Millions of American women harbor a secret even they don't know they carry. It's high blood pressure, an often silent, symptomless condition that can damage blood vessels and overwork the heart, leaving women prey to heart disease, stroke, and premature death. The April 2013 Harvard Women's Health Watch looks at the reasons why so many women don't know their blood pressure and explains how the treatment of high blood pressure has changed.
A woman's risk of developing high blood pressure is extremely high if she lives long enough, says Dr. Deepak Bhatt, professor of medicine at Harvard Medical School and director of the Integrated Interventional Cardiovascular Program at Brigham and Women's Hospital. About 70% of women in their 60s and 70s have high blood pressure (hypertension), and that rises to nearly 80% after age 75.
Over time, living with high blood pressure puts added strain on the blood vessels and on the heart. The added force of blood surging through arteries damages artery walls and encourages the formation of cholesterol-filled plaques. These plaques can lead to the chest pain known as angina as well as to heart attacks and strokes.
Doctors once recommended trying to reduce blood pressure with lifestyle approaches such as diet and exercise for six months before starting medication. "By the time all that was done, it would be a year, potentially, before the blood pressure was under control. That was definitely the wrong approach," Dr. Bhatt says.

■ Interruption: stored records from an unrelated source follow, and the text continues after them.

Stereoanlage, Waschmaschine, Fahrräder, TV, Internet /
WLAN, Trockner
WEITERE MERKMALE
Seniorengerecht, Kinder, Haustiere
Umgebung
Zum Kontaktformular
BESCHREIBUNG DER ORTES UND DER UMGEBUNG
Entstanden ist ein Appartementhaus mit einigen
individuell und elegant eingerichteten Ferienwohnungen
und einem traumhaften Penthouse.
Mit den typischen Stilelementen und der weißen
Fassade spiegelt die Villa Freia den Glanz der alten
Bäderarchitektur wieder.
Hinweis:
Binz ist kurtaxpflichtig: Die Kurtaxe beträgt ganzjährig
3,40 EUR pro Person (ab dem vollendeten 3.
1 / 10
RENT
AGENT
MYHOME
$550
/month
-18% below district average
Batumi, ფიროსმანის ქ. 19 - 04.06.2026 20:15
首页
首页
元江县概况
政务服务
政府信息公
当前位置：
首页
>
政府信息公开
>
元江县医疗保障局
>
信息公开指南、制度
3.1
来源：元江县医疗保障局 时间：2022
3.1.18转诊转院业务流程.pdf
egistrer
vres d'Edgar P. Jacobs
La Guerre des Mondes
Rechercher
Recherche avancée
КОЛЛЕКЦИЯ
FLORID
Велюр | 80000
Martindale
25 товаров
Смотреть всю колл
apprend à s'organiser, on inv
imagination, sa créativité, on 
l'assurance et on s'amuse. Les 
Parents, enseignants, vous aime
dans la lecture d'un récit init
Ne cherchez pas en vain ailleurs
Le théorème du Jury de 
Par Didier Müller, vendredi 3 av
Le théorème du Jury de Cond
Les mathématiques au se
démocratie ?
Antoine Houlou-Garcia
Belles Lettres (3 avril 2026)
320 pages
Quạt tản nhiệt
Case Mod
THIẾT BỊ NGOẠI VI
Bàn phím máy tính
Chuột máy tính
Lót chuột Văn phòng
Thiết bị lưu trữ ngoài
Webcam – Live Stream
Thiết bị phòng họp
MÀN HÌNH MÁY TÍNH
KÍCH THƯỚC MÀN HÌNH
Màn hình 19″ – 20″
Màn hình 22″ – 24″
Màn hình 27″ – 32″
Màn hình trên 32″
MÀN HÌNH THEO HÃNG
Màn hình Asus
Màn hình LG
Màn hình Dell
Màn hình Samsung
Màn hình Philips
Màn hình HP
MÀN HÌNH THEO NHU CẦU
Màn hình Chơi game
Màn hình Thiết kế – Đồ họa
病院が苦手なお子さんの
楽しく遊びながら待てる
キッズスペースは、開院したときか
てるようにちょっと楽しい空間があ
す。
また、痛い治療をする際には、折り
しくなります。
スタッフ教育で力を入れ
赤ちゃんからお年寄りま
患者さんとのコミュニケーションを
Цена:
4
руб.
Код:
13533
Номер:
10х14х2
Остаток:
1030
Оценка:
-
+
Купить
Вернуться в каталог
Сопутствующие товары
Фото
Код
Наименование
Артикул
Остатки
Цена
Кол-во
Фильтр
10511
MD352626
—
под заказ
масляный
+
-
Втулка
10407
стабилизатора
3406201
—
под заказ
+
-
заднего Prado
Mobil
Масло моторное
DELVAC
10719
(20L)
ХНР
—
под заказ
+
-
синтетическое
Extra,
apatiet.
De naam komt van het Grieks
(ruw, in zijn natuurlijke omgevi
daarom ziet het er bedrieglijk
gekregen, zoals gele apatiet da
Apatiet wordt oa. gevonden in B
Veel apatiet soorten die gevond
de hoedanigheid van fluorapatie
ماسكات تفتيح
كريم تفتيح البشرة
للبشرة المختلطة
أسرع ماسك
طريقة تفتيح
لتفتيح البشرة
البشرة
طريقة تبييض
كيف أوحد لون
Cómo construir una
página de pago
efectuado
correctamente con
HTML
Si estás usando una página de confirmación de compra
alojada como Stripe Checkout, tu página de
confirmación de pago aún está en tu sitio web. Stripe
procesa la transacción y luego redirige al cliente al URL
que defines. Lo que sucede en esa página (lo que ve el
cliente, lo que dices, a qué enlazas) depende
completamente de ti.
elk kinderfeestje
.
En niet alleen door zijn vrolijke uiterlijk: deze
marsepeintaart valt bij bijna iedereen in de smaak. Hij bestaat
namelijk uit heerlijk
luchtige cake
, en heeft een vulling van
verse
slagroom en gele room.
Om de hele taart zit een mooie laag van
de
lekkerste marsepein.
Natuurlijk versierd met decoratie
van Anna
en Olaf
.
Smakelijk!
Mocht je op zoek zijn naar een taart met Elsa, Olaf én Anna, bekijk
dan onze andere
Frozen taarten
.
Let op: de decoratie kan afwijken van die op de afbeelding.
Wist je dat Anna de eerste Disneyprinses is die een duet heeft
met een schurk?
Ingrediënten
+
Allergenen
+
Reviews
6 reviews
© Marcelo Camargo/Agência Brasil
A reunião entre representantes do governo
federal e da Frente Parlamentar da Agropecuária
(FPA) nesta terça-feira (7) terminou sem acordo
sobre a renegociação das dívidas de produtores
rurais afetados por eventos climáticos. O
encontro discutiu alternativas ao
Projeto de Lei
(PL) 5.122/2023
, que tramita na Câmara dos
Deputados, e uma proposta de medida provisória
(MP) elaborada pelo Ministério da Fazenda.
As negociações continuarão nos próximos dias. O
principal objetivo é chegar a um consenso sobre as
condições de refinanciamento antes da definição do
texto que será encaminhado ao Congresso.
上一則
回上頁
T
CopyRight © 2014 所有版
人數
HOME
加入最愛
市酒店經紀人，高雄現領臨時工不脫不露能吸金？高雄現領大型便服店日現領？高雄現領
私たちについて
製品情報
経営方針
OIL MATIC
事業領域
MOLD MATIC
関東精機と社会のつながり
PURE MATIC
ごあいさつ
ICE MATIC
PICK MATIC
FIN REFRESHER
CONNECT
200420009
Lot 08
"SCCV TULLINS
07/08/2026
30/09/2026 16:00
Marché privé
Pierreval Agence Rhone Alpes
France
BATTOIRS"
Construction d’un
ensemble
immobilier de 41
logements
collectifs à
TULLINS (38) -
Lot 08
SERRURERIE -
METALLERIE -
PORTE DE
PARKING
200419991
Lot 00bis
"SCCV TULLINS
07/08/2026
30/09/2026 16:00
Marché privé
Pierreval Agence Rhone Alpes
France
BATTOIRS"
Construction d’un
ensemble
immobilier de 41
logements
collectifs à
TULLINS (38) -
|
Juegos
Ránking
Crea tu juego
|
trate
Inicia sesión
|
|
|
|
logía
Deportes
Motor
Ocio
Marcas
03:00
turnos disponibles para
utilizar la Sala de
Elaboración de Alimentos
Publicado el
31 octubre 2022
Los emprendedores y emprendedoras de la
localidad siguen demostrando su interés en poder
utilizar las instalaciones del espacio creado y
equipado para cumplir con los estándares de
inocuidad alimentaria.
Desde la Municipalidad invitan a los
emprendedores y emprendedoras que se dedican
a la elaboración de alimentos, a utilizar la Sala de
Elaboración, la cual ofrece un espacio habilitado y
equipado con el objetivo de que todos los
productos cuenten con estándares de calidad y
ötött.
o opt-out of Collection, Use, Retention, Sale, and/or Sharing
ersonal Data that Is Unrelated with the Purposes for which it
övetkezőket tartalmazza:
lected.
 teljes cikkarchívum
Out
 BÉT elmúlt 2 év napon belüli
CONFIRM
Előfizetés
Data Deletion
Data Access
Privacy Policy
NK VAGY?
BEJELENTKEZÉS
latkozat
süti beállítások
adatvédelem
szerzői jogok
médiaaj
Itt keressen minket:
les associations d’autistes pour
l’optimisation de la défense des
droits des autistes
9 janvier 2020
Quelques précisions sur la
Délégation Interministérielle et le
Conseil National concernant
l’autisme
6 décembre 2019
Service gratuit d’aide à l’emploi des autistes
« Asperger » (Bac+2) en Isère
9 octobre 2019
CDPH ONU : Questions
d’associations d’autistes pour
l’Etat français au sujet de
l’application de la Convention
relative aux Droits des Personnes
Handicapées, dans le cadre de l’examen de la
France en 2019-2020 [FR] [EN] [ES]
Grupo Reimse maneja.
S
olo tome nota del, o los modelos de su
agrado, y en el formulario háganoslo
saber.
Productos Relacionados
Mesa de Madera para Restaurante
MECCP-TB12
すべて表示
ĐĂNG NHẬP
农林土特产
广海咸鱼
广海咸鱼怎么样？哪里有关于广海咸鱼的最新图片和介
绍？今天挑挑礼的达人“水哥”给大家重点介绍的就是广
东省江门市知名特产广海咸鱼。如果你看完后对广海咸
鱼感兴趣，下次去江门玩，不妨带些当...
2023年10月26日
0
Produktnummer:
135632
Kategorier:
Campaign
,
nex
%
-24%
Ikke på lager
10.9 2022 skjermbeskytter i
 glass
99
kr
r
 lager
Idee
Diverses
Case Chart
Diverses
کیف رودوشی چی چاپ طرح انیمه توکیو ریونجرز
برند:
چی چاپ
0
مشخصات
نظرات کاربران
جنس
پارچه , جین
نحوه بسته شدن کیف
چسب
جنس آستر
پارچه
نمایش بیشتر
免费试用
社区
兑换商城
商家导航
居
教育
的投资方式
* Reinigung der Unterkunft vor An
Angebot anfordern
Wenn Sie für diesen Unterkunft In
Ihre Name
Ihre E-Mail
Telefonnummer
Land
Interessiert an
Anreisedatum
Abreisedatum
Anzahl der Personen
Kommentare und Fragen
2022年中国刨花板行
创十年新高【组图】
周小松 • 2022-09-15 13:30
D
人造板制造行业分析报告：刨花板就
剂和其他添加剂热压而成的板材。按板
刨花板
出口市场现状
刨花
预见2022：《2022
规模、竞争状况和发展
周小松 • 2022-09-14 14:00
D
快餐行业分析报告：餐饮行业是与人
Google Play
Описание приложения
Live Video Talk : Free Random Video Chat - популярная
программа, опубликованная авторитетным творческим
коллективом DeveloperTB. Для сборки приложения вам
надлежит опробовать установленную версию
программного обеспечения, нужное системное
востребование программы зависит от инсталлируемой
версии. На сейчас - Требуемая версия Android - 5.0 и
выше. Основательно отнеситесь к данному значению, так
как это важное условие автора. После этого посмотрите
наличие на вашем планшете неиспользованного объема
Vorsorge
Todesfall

Today, doctors consider prescribing medicines such as ACE inhibitors, angiotensin-receptor blockers, and beta blockers much earlier for women whose blood pressure is 140/90 or higher—the threshold for high blood pressure. Which drug is right for a woman depends in part on other health conditions she may have.
Finding the right blood pressure treatment is often a matter of trial and error. If one drug isn't working or is causing side effects, a woman should see her doctor for a re-evaluation. "There's no one-size-fits-all answer. There's a lot of science, some of it new, and a fair amount of art to treating high blood pressure," says Dr. Bhatt.